• [Request]: Gather all lines in the entries below that include the word "klienta".
==========
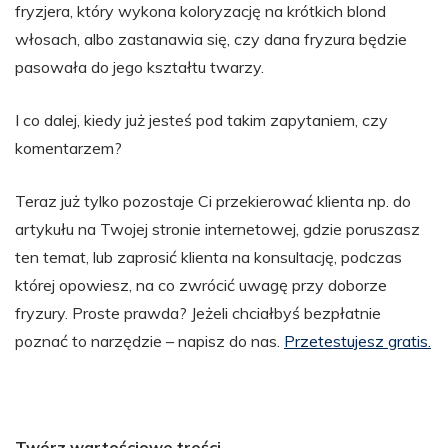
fryzjera, który wykona koloryzację na krótkich blond
włosach, albo zastanawia się, czy dana fryzura będzie
pasowała do jego kształtu twarzy.
I co dalej, kiedy już jesteś pod takim zapytaniem, czy
komentarzem?
Teraz już tylko pozostaje Ci przekierować klienta np. do
artykułu na Twojej stronie internetowej, gdzie poruszasz
ten temat, lub zaprosić klienta na konsultację, podczas
której opowiesz, na co zwrócić uwagę przy doborze
fryzury. Proste prawda? Jeżeli chciałbyś bezpłatnie
poznać to narzędzie – napisz do nas.
Przetestujesz gratis.
Twórz wartościowe treści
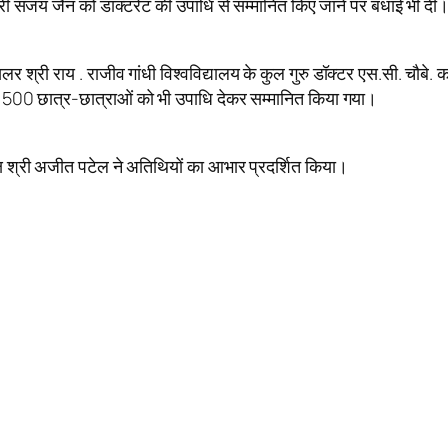
ंने श्री संजय जैन को डाक्टरेट की उपाधि से सम्मानित किए जाने पर बधाई भी दी
लर श्री राय . राजीव गांधी विश्वविद्यालय के कुल गुरु डॉक्टर एस.सी. चौबे. कव
ग 500 छात्र-छात्राओं को भी उपाधि देकर सम्मानित किया गया।
क्ष श्री अजीत पटेल ने अतिथियों का आभार प्रदर्शित किया।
==========
• [Problem solution]:
Teraz już tylko pozostaje Ci przekierować klienta np. do
ten temat, lub zaprosić klienta na konsultację, podczas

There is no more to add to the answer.